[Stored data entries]

----------

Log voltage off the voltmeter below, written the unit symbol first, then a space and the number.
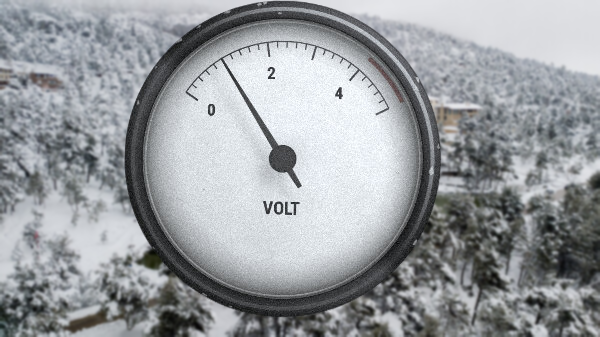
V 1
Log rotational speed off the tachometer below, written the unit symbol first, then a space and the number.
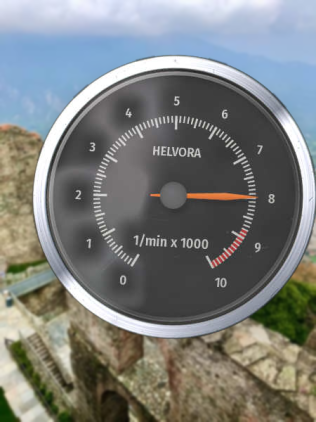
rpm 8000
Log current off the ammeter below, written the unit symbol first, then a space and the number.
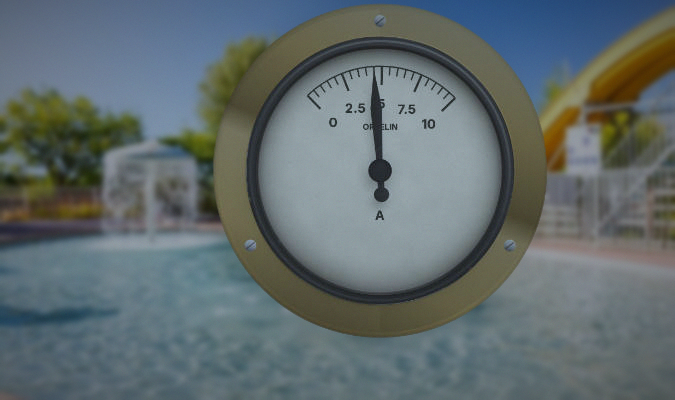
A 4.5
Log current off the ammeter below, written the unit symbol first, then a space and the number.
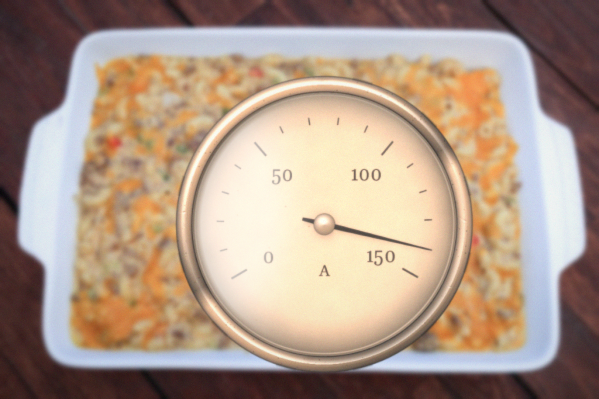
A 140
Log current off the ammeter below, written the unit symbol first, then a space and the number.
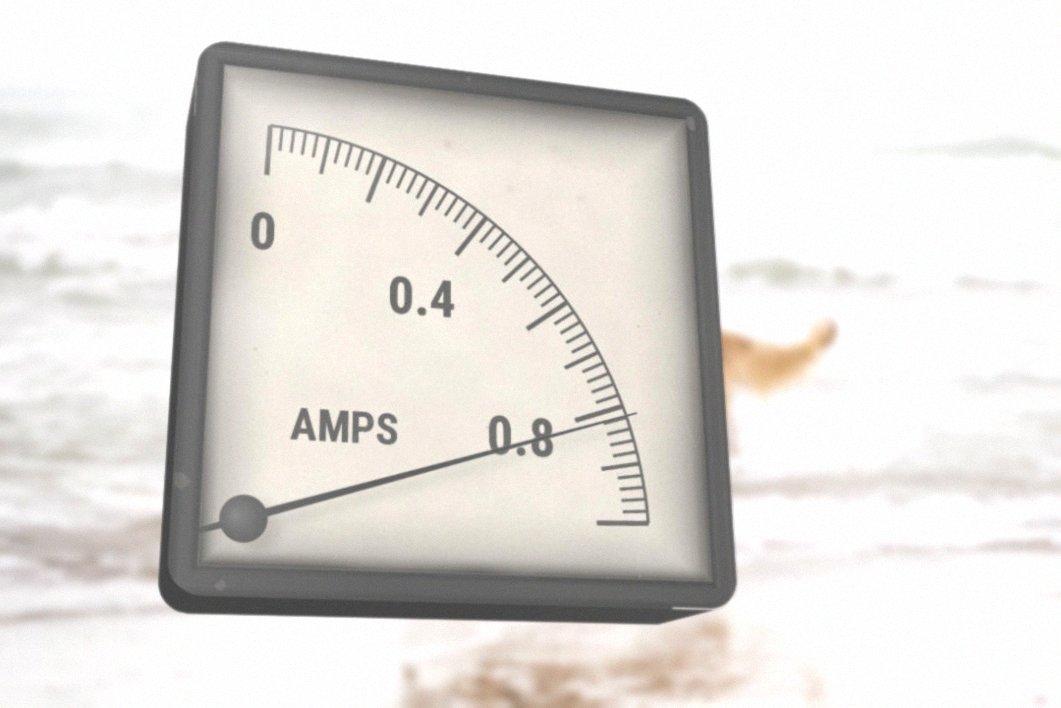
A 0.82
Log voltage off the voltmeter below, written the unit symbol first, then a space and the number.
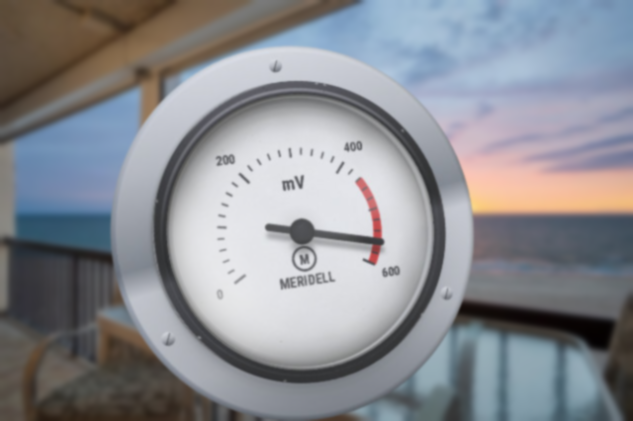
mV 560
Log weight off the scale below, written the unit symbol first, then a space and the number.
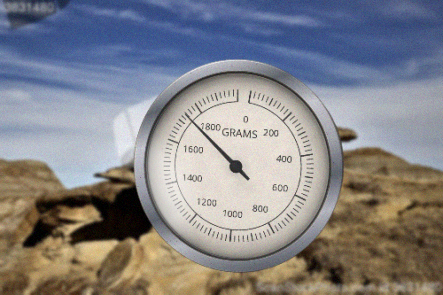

----------

◆ **WORK ORDER**
Print the listing above line for line, leaving out the pictures.

◆ **EXERCISE ANSWER**
Log voltage off the voltmeter below, written the unit symbol first, then a space and the number.
V 1
Log rotational speed off the tachometer below, written the unit symbol first, then a space and the number.
rpm 8000
Log current off the ammeter below, written the unit symbol first, then a space and the number.
A 4.5
Log current off the ammeter below, written the unit symbol first, then a space and the number.
A 140
Log current off the ammeter below, written the unit symbol first, then a space and the number.
A 0.82
Log voltage off the voltmeter below, written the unit symbol first, then a space and the number.
mV 560
Log weight off the scale below, written the unit symbol first, then a space and the number.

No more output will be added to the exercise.